What is systemic insecticide

Whether you are just starting with gardening or have already been a gardener for many years I am sure you have come across the term systemic insecticide, because it is quite commonly used to describe insecticide, so it is important to understand what it means.

Insecticides usually are classified in two groups, first being contact insecticides that have no residual activity and the second being systemic insecticides that have residual or long term activity. Here it is again the word systemic and this time combined with the word long term.

So what it all means?

The easiest way how to explain what systemic insecticide does is to understand how it works. If contact insecticides kill the insects upon their contact with the plant that is sprayed with this insecticide, hence the name contact insecticide, then systemic insecticide works a bit slower but also very efficient – the systemic insecticide becomes incorporated throughout the whole plant usually in a protein form that is not toxic to humans or animals and then when the targeted insect feeds on this plant, they ingest the insecticide and die. And if contact insecticide will wear off with the wind or rain, because it sits on top of the plants, then systemic insecticide will stay in the plant and will work for quite some time.

The plants are able to absorb the systemic insecticide into their cells and move it around thanks to the fact that this insecticide consists of substances that are highly soluble in water, so that plants can soak up the insecticide just like they would do with water. The downside is that if you apply the insecticide just moments before it starts to rain, there is a good chance that the insecticide will be washed away by the rain because it is water like or if the insecticide is applied incorrectly it can flow down from the plant and into the ground, however if there is no rain and the insecticide is applied correctly then the insecticide will be easily absorbed by plants.
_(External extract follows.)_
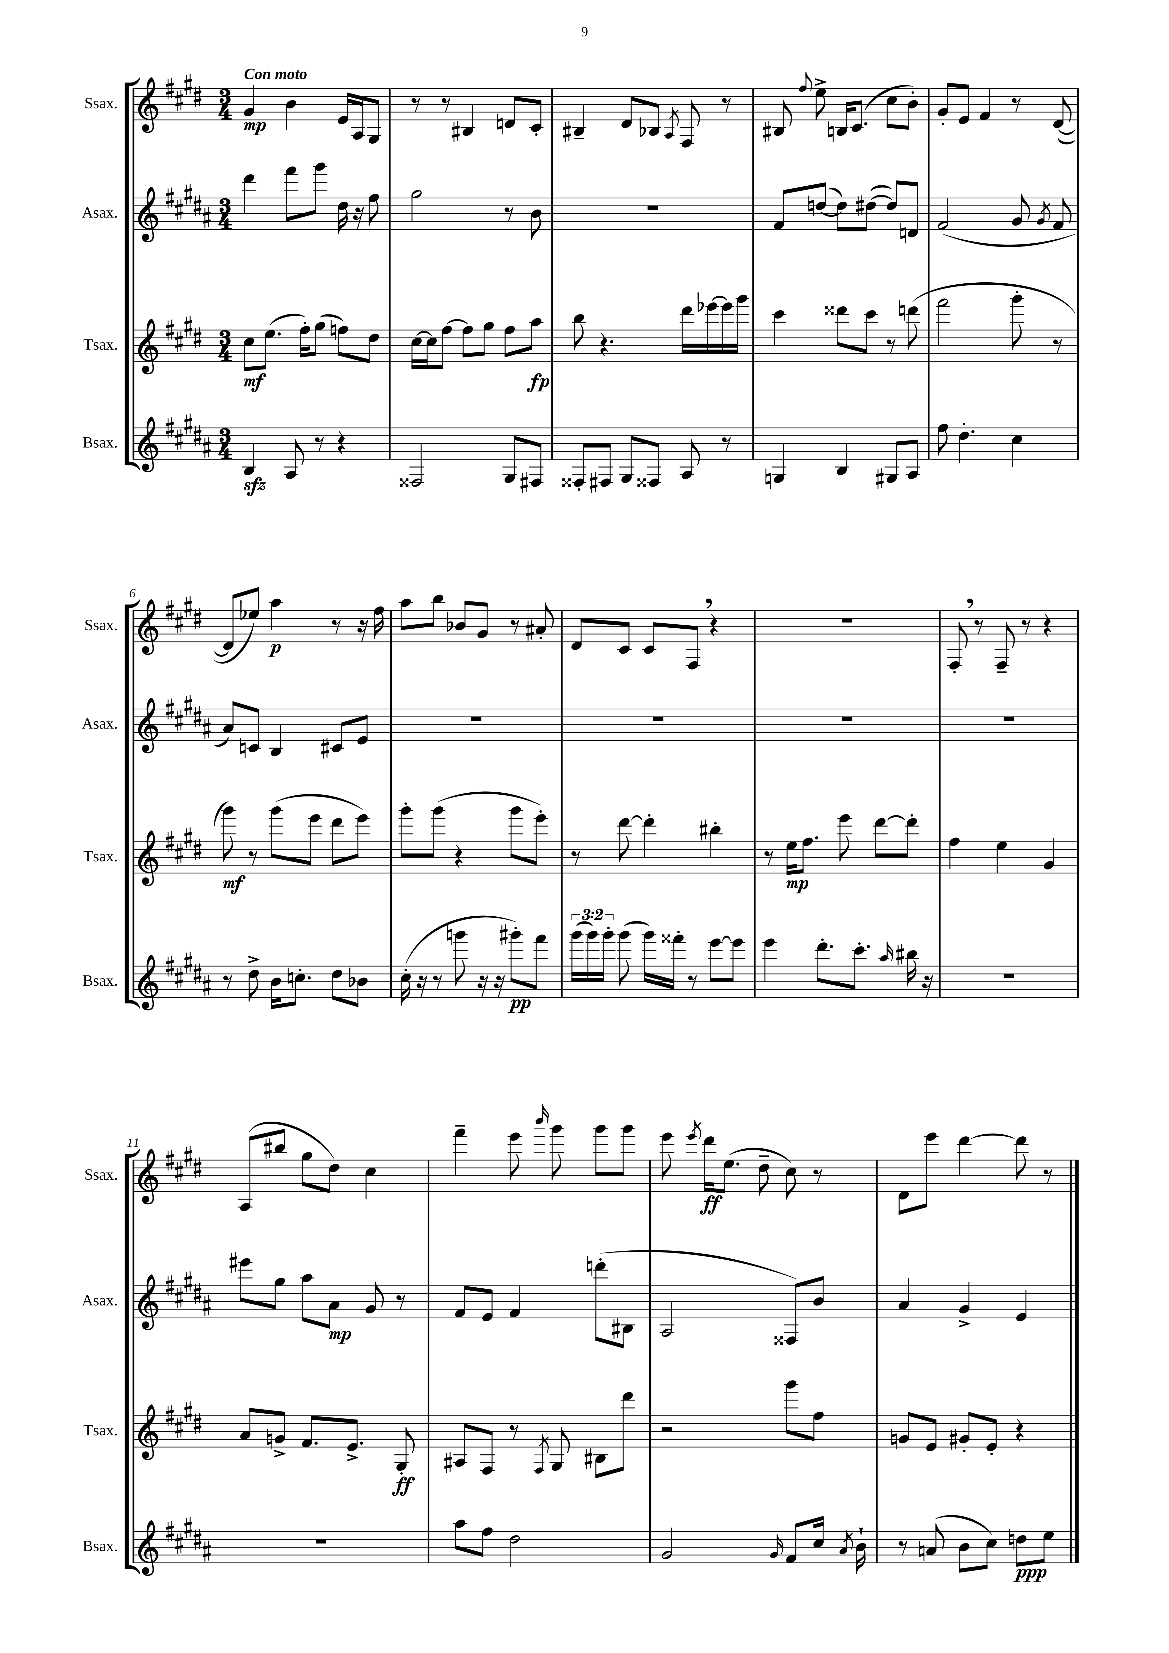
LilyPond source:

There are some systemic insecticides that are applied to the soil not the plants, however, I wouldn’t recommend them because by doing it this way there is a bigger chance that not only your target insects will ingest this insecticide and be killed but it will be ingested by beneficial insects and even birds that can harm them.
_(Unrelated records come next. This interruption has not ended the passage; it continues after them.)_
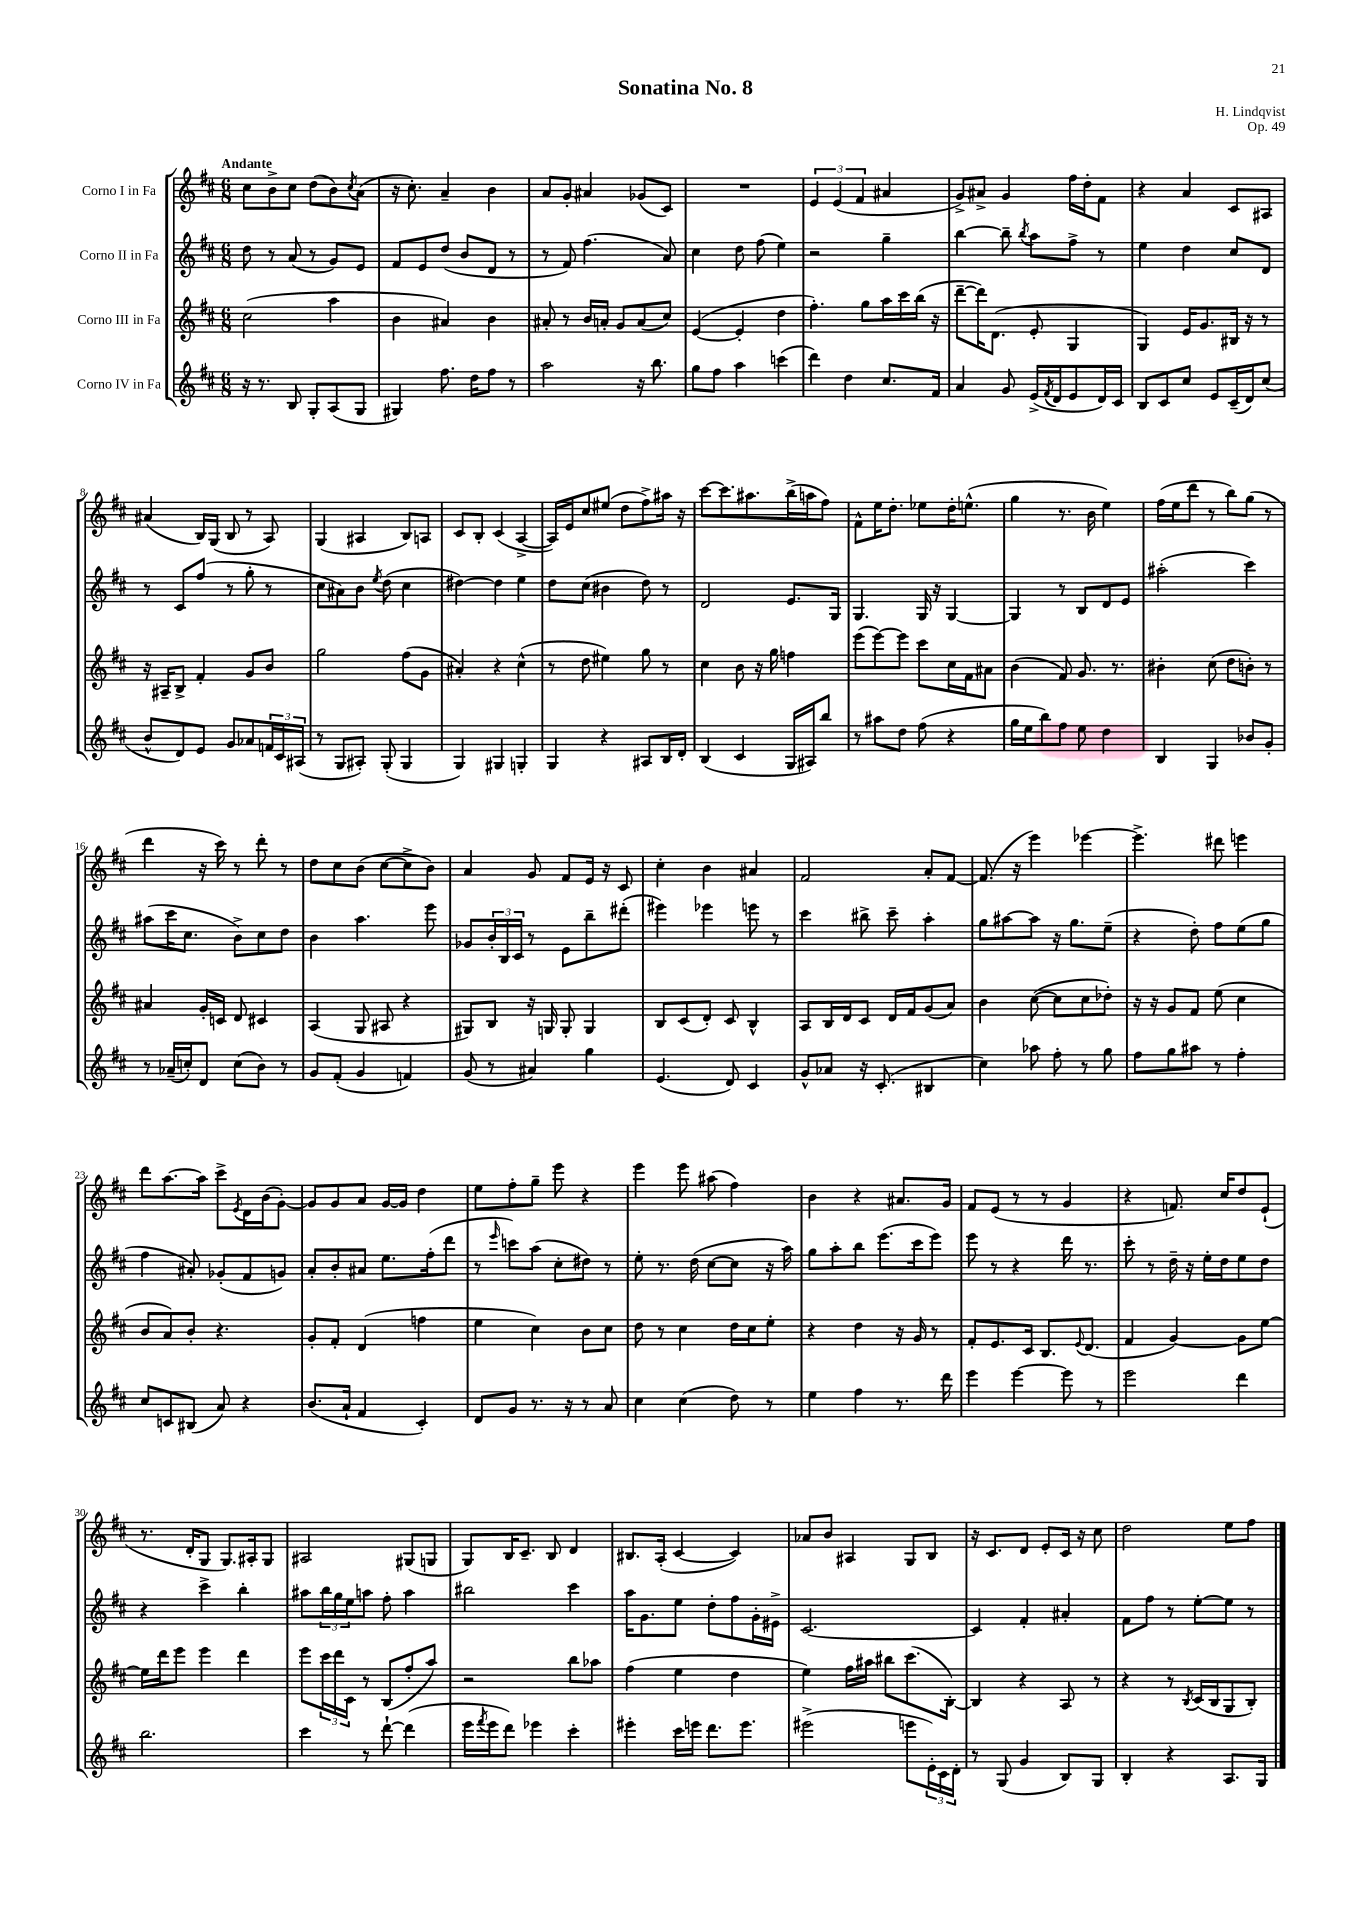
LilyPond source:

\header { title = "Sonatina No. 8" composer = "H. Lindqvist" opus = "Op. 49" }
<<
\new StaffGroup <<
\new Staff = "s0" \with { instrumentName = "Corno I in Fa" } {
    \clef treble \key d \major \numericTimeSignature \time 6/8 \tempo "Andante"
    cis''8 b'8-> cis''8 d''8( b'8) \acciaccatura { cis''8 } a'8( |
    r16 cis''8.-.) a'4-- b'4 |
    a'8 g'8-. ais'4 ges'8( cis'8) |
    R2. |
    \tuplet 3/2 { e'4 e'4( fis'4 } ais'4 |
    g'8->) ais'8-> g'4 fis''16 d''16-. fis'8 |
    r4 a'4 cis'8 ais8 |
    ais'4( b16) g16( b8 r8 a8) |
    g4( ais4 b8) a8 |
    cis'8 b8-. cis'4( a4~-> |
    a16) e'16 cis''8 eis''8( d''8 fis''8->) ais''16 r16 |
    cis'''8~ cis'''8. ais''8. b''16->( a''16 fis''8) |
    fis'8-^ e''16 d''8.-. ees''8 d''16-. e''8.-^( |
    g''4 r8. b'16 e''4) |
    fis''16( e''16 d'''8 r8 b''8) g''8( r8 |
    d'''4 r16 cis'''16) r8 d'''8-. r8 |
    d''8 cis''8 b'8( cis''8~ cis''8-> b'8) |
    a'4 g'8 fis'8 e'16 r16 cis'8 |
    cis''4-. b'4 ais'4 |
    fis'2 a'8-. fis'8~ |
    fis'8.( r16 e'''4) ees'''4~ |
    ees'''4.-> dis'''8 e'''4 |
    d'''8 a''8.~ a''16 cis'''8-> \acciaccatura { e'8 } d'16 b'16( g'8~-.) |
    g'8 g'8 a'8 g'16~ g'16 d''4 |
    e''8 fis''8-. g''8-- e'''8 r4 |
    e'''4 e'''8 ais''8( fis''4) |
    b'4 r4 ais'8. g'16 |
    fis'8 e'8( r8 r8 g'4 |
    r4 f'8.) cis''16 d''8 e'8-!( |
    r8. d'16-. g8 g8.) ais16-. g8 |
    ais2 gis8( g8 |
    g8) b16 cis'8.-- b8 d'4 |
    bis8. a16-.( cis'4~ cis'4) |
    aes'8 b'8 ais4 g8 b8 |
    r16 cis'8. d'8 e'8-. cis'16 r16 cis''8 |
    d''2 e''8 fis''8 \bar "|." |
}
\new Staff = "s1" \with { instrumentName = "Corno II in Fa" } {
    \clef treble \key d \major \numericTimeSignature \time 6/8
    d''8 r8 a'8( r8 g'8) e'8 |
    fis'8 e'8 d''8( b'8 d'8 r8 |
    r8 fis'8) fis''4.( a'8) |
    cis''4 d''8 fis''8( e''4) |
    r2 g''4-- |
    b''4~ b''8-- \acciaccatura { b''8 } a''8 fis''8-> r8 |
    e''4 d''4 cis''8 d'8 |
    r8 cis'8 fis''8( r8 g''8-. r8 |
    cis''8 ais'8) b'8 \acciaccatura { e''8 } d''8( cis''4 |
    dis''4~) dis''4 e''4 |
    d''8 cis''8( bis'4 d''8) r8 |
    d'2 e'8. g16 |
    g4. g16 r16 g4~ |
    g4 r8 b8 d'8 e'8 |
    ais''2-.( cis'''4) |
    ais''8( cis'''16 cis''8. b'8->) cis''8 d''8 |
    b'4 a''4. e'''8 |
    ges'8 \tuplet 3/2 { b'16-. b16 cis'16 } r8 e'8 b''8-- dis'''8-.( |
    eis'''4) ees'''4 e'''8 r8 |
    cis'''4 bis''8-> cis'''8-- a''4-. |
    g''8 ais''8~ ais''8 r16 g''8. e''8--( |
    r4 d''8-.) fis''8 e''8( g''8 |
    fis''4 ais'8-.) ges'8-.( fis'8 g'8) |
    a'8-. b'8-. ais'8 e''8. fis''16-.( d'''8 |
    r8 \grace { e'''16 } c'''8) a''8( cis''8-. dis''8) r8 |
    e''8-. r8. d''16( cis''8~ cis''8 r16 a''16) |
    g''8 a''8-. b''8 e'''8.( cis'''16 e'''8) |
    e'''8 r8 r4 d'''16 r8. |
    cis'''8-. r8 d''16-- r16 e''16-. d''16 e''8 d''8 |
    r4 cis'''4-> b''4-. |
    ais''8 \tuplet 3/2 { b''16 g''16 e''16 } a''8 fis''8-. a''4 |
    bis''2 cis'''4 |
    a''16 g'8. e''8 d''8-. fis''8 g'16-. eis'16-> |
    cis'2.~ |
    cis'4 fis'4-. ais'4-. |
    fis'8 fis''8 r8 e''8~-. e''8 r8 \bar "|." |
}
\new Staff = "s2" \with { instrumentName = "Corno III in Fa" } {
    \clef treble \key d \major \numericTimeSignature \time 6/8
    cis''2( a''4 |
    b'4 ais'4) b'4 |
    ais'8-. r8 b'16 a'16-. g'8 a'8( cis''8) |
    e'4~( e'4-. d''4 |
    fis''4.-.) g''8 a''16 cis'''16 b''16( r16 |
    d'''8~-- d'''16) d'8.( e'8-. g4 |
    g4) e'16 g'8. bis16 r16 r8 |
    r16 ais16-- b8-> fis'4-. g'8 b'8 |
    g''2 fis''8( g'8 |
    ais'4-.) r4 cis''4-^( |
    r8 d''8 eis''4) g''8 r8 |
    cis''4 b'8 r16 g''16 f''4 |
    e'''8( e'''8~) e'''8 cis'''8 cis''16 fis'16 ais'8 |
    b'4( fis'8) g'8. r8. |
    bis'4-. cis''8( d''8 b'8-.) r8 |
    ais'4 g'16-. c'16 d'8 cis'4 |
    a4( g8 ais8 r4 |
    gis8) b8 r16 g16 g8-. g4 |
    b8 cis'8( d'8-.) cis'8 b4-^ |
    a8 b16 d'16 cis'8 d'16 fis'16 g'8( a'8) |
    b'4 cis''8~( cis''8 cis''8 des''8-.) |
    r16 r16 g'8 fis'8 e''8( cis''4 |
    b'8 a'8) b'8-. r4. |
    g'8-. fis'8-. d'4( f''4 |
    e''4 cis''4) b'8 cis''8 |
    d''8 r8 cis''4 d''16 cis''16 e''8-. |
    r4 d''4 r16 g'16 r8 |
    fis'8-. e'8. cis'16 b8. \appoggiatura { e'8 } d'8.( |
    fis'4 g'4~) g'8 e''8~ |
    e''16 d'''16 e'''8 e'''4 d'''4 |
    e'''8 \tuplet 3/2 { cis'''16 d'''16 cis'16 } r8 b8( fis''8-. a''8) |
    r2 b''8 aes''8 |
    fis''4( e''4 d''4 |
    e''4) fis''16 ais''16 bis''8 cis'''8.( b16~-.) |
    b4 r4 a8 r8 |
    r4 r8 \acciaccatura { b8 } cis'16( b16 g8 b8-.) \bar "|." |
}
\new Staff = "s3" \with { instrumentName = "Corno IV in Fa" } {
    \clef treble \key d \major \numericTimeSignature \time 6/8
    r16 r8. b8 g8-. a8( g8 |
    gis4) fis''8. d''16 fis''8 r8 |
    a''2 r16 b''8. |
    g''8 fis''8 a''4 c'''4( |
    d'''4) d''4 cis''8. fis'16 |
    a'4 g'8 e'16->( \acciaccatura { fis'8 } d'16 e'8 d'16) cis'16 |
    b8 cis'8 cis''8 e'8 cis'16--( d'16) cis''8( |
    b'8-^ d'8) e'8 g'8 aes'8 \tuplet 3/2 { f'16 cis'16 ais16( } |
    r8 g8 ais8-.) g8-.( g4 |
    g4) gis4 g4-. |
    g4 r4 ais8 b16 d'16-. |
    b4( cis'4 g16 ais16) b''8 |
    r8 ais''8 d''8 fis''8( r4 |
    g''16 e''16 b''8) fis''8 e''8 d''4 |
    b4 g4 bes'8 g'8-. |
    r8 aes'16--( c''16-.) d'8 c''8( b'8) r8 |
    g'8 fis'8-.( g'4 f'4) |
    g'8( r8 ais'4) g''4 |
    e'4.( d'8) cis'4 |
    g'8-^ aes'8 r16 cis'8.-.( bis4 |
    cis''4) aes''8 fis''8-. r8 g''8 |
    fis''8 g''8 ais''8 r8 fis''4-. |
    cis''8 c'8 bis8( a'8) r4 |
    b'8.( a'16-! fis'4 cis'4-.) |
    d'8 g'8 r8. r16 r8 a'8 |
    cis''4 cis''4( d''8) r8 |
    e''4 fis''4 r8. d'''16 |
    e'''4 e'''4~ e'''8 r8 |
    e'''2 d'''4 |
    b''2. |
    cis'''4 r8 d'''8~-! d'''4( |
    e'''16 \acciaccatura { fis'''8 } e'''16 d'''8) ees'''4 cis'''4-. |
    eis'''4-. cis'''16 e'''16 d'''8. e'''8. |
    eis'''2->( e'''8 \tuplet 3/2 { e'16-.) cis'16 d'16-. } |
    r8 g8( g'4 b8) g8 |
    b4-. r4 a8. g16 \bar "|." |
}
>>
>>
Usually that how efficient each of these insecticides are is determined from that how the insecticide is sprayed. For example if a fogger is used in the application then the results will be much better, because the insecticide droplets will be very small and will thoroughly cover targeted area, but if a sprayer is used that distributes the solution in large droplets, then all targeted plants might not be coated with the insecticide you are using.

Systemic insecticide is one type of insecticide that you should really consider especially if you need to target places that are near other objects that cannot be laced with this insecticide, for example, if you want to spray the flowers that are near the pool with an insecticide, you cannot use contact insecticide, because that can contaminate the pool, however by using systemic insecticide it will be safe to enjoy your pool without having to worry about insects pursuing your flowers.